Readers frequently ask librarians for help finding these kinds of books. And we can't figure out the mystery every single fourth dimension, simply nosotros practice take a few tricks to help find the answer.

First, pin down everything you tin can remember well-nigh the book, plot, grapheme names, time menstruum in which the book may take been published, genre, etc. All these details are clues in identifying the title and author of the book.

Online resources tin aid with your search for a one-half-remembered book, even if all you have is a basic plot line. Searching yourself is a good place to start; so, you tin postal service to a listserv or give-and-take forum, where someone might recognize it. Or, concluding but non least, leave a comment on this postal service!

Before You Start

Try Google! Type in everything you tin can remember about the book — equally in, "film volume rabbi animals communication yiddish" — and scroll through the results. (That's a real-life example of a book a patron was asking for: It Could Always Exist Worse by Margot Zemach.)

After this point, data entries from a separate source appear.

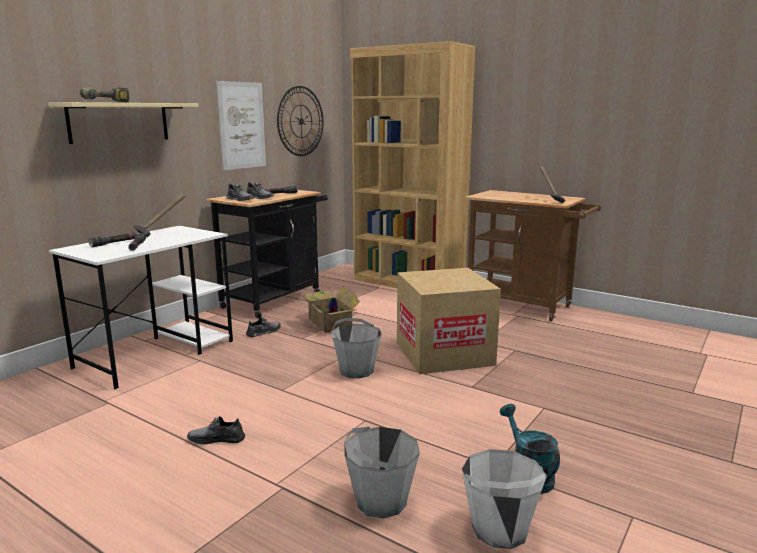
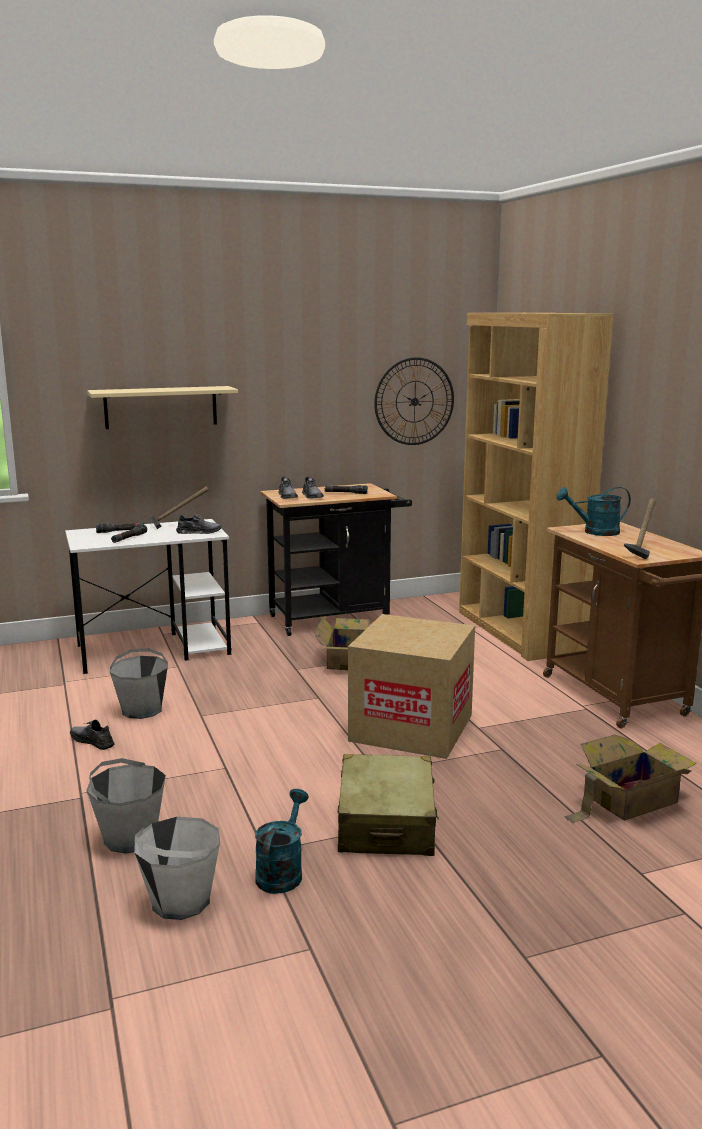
camera: 35 degrees right, 0 degrees up
(107, 102) = (136, 390): power drill -> none
(242, 125) = (320, 408): picture -> none
(264, 332) = (271, 652): grey shoe -> grey shoe (199, 532)
(356, 370) = (293, 718): grey bucket -> grey bucket (142, 710)
(497, 195) = (595, 532): none -> turquoise watering can
(531, 416) = (386, 823): none -> beige suitcase
(621, 357) = (628, 800): none -> cardboard box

Y'all can also endeavour googling one cardinal detail y'all recollect from a book. One of our librarians solved a volume mystery by searching "USS Y'all-Know-Who" — the proper name of a gunkhole in the story that the patron happened to remember. (Some other real-life instance: She Flew No Flags by Joan Manley.)

Crowdsourcing

  • What's the Name of That Book?
    A Goodreads grouping with searchable discussion posts and thousands of questions and answers.

  • Name That Volume
    A LibraryThing grouping of ~3K members — many of whom are librarians or library-side by side — who help solve book mysteries via threaded discussions.

  • The Fiction_L listserv
    Stumpers! Search archives of by questions, answered by an intense book-ish community, or subscribe and mail service a new one.

  • Reddit'southward whatsthatbook thread
    A nearly countless thread of users trying to aid other users recollect volume titles, including several frequently requested books. Specially good for science fiction and fantasy.

  • "Stump the Bookseller" web log
    A cool indie bookstore in Ohio that maintains extensive, searchable archives — and offers a $iv service for personalized help. Lots of children's books hither.

  • Big Volume Search
    If y'all can only remember what the cover looks like, try this embrace-search tool.

Library Databases (log in with your library menu)

  • Books & Authors

  • Books in Print

  • The New York Times databases

  • NoveList and NoveList Yard-8 (in-library employ only)

More Suggestions

  • If y'all can remember just 1 word, employ the search function on Goodreads or Library Thing to find long lists of titles with a particular word.

  • Goodreads' browse-able lists of titles that readers accept shelved in unique categories, such as authors' professions or decades of publication, is as well be helpful.

  • For recently published books, the reviews in Booklist Online are cleaved down by detailed genre.

How to Move On

Sometimes, it's simply not going to happen, and you tin't observe that elusive volume you've been searching for. It's okay! Great news: The earth is full of great books! Here are a few ways to detect more...

  • Check out recommendations from our book experts here at NYPL. We offer suggestions via blog posts, the Staff Picks book finder, The Librarian Is In podcast, and more.
  • If you'd like a personalized recommendation, discover us on Twitter or fill up out our What Should I Read Next? e-mail form.
  • Desire a make-new read? Check out our favorite New and Noteworthy titles.

Experience free to leave a annotate and tell us almost a book you're trying to remember! Our library staff members will pop in and bank check it periodically, and readers of this post are welcome to brand guesses and suggestions.